Activity
Reproduce each of the following lines character for character, changing nothing.

Given records

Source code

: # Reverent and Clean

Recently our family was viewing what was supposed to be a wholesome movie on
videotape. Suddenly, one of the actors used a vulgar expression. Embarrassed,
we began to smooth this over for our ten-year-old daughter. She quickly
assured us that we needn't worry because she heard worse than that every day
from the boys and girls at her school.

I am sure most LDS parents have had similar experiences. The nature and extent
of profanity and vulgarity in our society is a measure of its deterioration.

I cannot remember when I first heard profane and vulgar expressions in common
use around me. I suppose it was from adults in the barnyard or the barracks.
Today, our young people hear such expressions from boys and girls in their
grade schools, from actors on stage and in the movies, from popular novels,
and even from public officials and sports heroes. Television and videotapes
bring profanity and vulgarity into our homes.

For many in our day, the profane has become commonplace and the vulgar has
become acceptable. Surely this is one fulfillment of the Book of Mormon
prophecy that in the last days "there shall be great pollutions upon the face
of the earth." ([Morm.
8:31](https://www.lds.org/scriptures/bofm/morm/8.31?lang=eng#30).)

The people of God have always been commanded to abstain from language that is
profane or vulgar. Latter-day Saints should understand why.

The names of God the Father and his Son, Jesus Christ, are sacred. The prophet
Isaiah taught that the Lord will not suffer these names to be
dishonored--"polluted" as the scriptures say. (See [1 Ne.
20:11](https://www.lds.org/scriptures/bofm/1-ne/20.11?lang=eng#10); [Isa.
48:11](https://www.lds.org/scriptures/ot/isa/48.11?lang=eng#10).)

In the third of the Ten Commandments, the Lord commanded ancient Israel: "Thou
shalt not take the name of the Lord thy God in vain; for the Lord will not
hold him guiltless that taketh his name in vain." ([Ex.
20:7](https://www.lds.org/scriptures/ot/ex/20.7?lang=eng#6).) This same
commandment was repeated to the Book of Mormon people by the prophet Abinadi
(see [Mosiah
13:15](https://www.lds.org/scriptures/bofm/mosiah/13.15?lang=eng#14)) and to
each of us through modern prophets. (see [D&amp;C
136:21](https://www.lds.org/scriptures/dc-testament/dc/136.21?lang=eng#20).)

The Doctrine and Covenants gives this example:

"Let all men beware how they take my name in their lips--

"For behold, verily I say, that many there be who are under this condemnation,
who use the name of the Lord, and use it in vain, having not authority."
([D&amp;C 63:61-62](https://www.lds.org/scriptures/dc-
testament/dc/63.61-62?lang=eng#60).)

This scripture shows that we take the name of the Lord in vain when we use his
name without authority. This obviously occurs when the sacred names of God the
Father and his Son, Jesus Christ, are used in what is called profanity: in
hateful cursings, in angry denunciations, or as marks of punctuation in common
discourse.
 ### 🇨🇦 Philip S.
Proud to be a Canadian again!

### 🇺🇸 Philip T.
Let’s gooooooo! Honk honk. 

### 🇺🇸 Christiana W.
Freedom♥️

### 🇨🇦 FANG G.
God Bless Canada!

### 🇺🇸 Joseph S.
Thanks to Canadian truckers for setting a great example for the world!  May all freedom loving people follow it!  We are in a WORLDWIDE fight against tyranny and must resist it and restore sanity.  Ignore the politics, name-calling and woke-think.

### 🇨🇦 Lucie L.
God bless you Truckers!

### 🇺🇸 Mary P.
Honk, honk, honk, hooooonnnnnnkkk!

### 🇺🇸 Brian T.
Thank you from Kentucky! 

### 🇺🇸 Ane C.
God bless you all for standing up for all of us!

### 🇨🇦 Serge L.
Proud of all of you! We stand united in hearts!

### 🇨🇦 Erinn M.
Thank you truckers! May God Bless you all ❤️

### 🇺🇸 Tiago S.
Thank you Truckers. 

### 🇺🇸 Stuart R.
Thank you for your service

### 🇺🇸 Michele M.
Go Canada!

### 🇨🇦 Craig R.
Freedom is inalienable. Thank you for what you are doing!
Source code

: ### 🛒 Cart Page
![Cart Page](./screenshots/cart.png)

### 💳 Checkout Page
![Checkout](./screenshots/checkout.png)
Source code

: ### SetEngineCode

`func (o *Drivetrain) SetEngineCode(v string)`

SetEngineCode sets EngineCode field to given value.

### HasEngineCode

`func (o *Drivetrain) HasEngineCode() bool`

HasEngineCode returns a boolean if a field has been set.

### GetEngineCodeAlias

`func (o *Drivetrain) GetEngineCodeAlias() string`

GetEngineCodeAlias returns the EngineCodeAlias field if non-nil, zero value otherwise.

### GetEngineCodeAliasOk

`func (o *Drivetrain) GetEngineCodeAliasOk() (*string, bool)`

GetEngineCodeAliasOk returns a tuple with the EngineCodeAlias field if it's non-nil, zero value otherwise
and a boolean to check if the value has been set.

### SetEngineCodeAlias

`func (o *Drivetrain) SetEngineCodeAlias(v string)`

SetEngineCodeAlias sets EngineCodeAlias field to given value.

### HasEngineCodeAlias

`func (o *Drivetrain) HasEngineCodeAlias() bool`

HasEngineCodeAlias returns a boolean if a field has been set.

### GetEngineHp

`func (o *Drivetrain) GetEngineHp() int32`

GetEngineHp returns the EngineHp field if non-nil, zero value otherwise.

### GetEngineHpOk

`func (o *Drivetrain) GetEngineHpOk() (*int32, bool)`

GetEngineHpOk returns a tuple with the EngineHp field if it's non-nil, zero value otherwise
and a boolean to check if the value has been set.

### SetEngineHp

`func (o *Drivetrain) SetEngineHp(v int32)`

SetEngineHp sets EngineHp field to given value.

Task solution
Source code

: # Reverent and Clean

Recently our family was viewing what was supposed to be a wholesome movie on
videotape. Suddenly, one of the actors used a vulgar expression. Embarrassed,
we began to smooth this over for our ten-year-old daughter. She quickly
assured us that we needn't worry because she heard worse than that every day
from the boys and girls at her school.

I am sure most LDS parents have had similar experiences. The nature and extent
of profanity and vulgarity in our society is a measure of its deterioration.

I cannot remember when I first heard profane and vulgar expressions in common
use around me. I suppose it was from adults in the barnyard or the barracks.
Today, our young people hear such expressions from boys and girls in their
grade schools, from actors on stage and in the movies, from popular novels,
and even from public officials and sports heroes. Television and videotapes
bring profanity and vulgarity into our homes.

For many in our day, the profane has become commonplace and the vulgar has
become acceptable. Surely this is one fulfillment of the Book of Mormon
prophecy that in the last days "there shall be great pollutions upon the face
of the earth." ([Morm.
8:31](https://www.lds.org/scriptures/bofm/morm/8.31?lang=eng#30).)

The people of God have always been commanded to abstain from language that is
profane or vulgar. Latter-day Saints should understand why.

The names of God the Father and his Son, Jesus Christ, are sacred. The prophet
Isaiah taught that the Lord will not suffer these names to be
dishonored--"polluted" as the scriptures say. (See [1 Ne.
20:11](https://www.lds.org/scriptures/bofm/1-ne/20.11?lang=eng#10); [Isa.
48:11](https://www.lds.org/scriptures/ot/isa/48.11?lang=eng#10).)

In the third of the Ten Commandments, the Lord commanded ancient Israel: "Thou
shalt not take the name of the Lord thy God in vain; for the Lord will not
hold him guiltless that taketh his name in vain." ([Ex.
20:7](https://www.lds.org/scriptures/ot/ex/20.7?lang=eng#6).) This same
commandment was repeated to the Book of Mormon people by the prophet Abinadi
(see [Mosiah
13:15](https://www.lds.org/scriptures/bofm/mosiah/13.15?lang=eng#14)) and to
each of us through modern prophets. (see [D&amp;C
136:21](https://www.lds.org/scriptures/dc-testament/dc/136.21?lang=eng#20).)

The Doctrine and Covenants gives this example:

"Let all men beware how they take my name in their lips--

"For behold, verily I say, that many there be who are under this condemnation,
who use the name of the Lord, and use it in vain, having not authority."
([D&amp;C 63:61-62](https://www.lds.org/scriptures/dc-
testament/dc/63.61-62?lang=eng#60).)

This scripture shows that we take the name of the Lord in vain when we use his
name without authority. This obviously occurs when the sacred names of God the
Father and his Son, Jesus Christ, are used in what is called profanity: in
hateful cursings, in angry denunciations, or as marks of punctuation in common
discourse.
 ### 🇨🇦 Philip S.
Proud to be a Canadian again!

### 🇺🇸 Philip T.
Let’s gooooooo! Honk honk. 

### 🇺🇸 Christiana W.
Freedom♥️

### 🇨🇦 FANG G.
God Bless Canada!

### 🇺🇸 Joseph S.
Thanks to Canadian truckers for setting a great example for the world!  May all freedom loving people follow it!  We are in a WORLDWIDE fight against tyranny and must resist it and restore sanity.  Ignore the politics, name-calling and woke-think.

### 🇨🇦 Lucie L.
God bless you Truckers!

### 🇺🇸 Mary P.
Honk, honk, honk, hooooonnnnnnkkk!

### 🇺🇸 Brian T.
Thank you from Kentucky! 

### 🇺🇸 Ane C.
God bless you all for standing up for all of us!

### 🇨🇦 Serge L.
Proud of all of you! We stand united in hearts!

### 🇨🇦 Erinn M.
Thank you truckers! May God Bless you all ❤️

### 🇺🇸 Tiago S.
Thank you Truckers. 

### 🇺🇸 Stuart R.
Thank you for your service

### 🇺🇸 Michele M.
Go Canada!

### 🇨🇦 Craig R.
Freedom is inalienable. Thank you for what you are doing!
Source code

: ### 🛒 Cart Page
![Cart Page](./screenshots/cart.png)

### 💳 Checkout Page
![Checkout](./screenshots/checkout.png)
Source code

: ### SetEngineCode

`func (o *Drivetrain) SetEngineCode(v string)`

SetEngineCode sets EngineCode field to given value.

### HasEngineCode

`func (o *Drivetrain) HasEngineCode() bool`

HasEngineCode returns a boolean if a field has been set.

### GetEngineCodeAlias

`func (o *Drivetrain) GetEngineCodeAlias() string`

GetEngineCodeAlias returns the EngineCodeAlias field if non-nil, zero value otherwise.

### GetEngineCodeAliasOk

`func (o *Drivetrain) GetEngineCodeAliasOk() (*string, bool)`

GetEngineCodeAliasOk returns a tuple with the EngineCodeAlias field if it's non-nil, zero value otherwise
and a boolean to check if the value has been set.

### SetEngineCodeAlias

`func (o *Drivetrain) SetEngineCodeAlias(v string)`

SetEngineCodeAlias sets EngineCodeAlias field to given value.

### HasEngineCodeAlias

`func (o *Drivetrain) HasEngineCodeAlias() bool`

HasEngineCodeAlias returns a boolean if a field has been set.

### GetEngineHp

`func (o *Drivetrain) GetEngineHp() int32`

GetEngineHp returns the EngineHp field if non-nil, zero value otherwise.

### GetEngineHpOk

`func (o *Drivetrain) GetEngineHpOk() (*int32, bool)`

GetEngineHpOk returns a tuple with the EngineHp field if it's non-nil, zero value otherwise
and a boolean to check if the value has been set.

### SetEngineHp

`func (o *Drivetrain) SetEngineHp(v int32)`

SetEngineHp sets EngineHp field to given value.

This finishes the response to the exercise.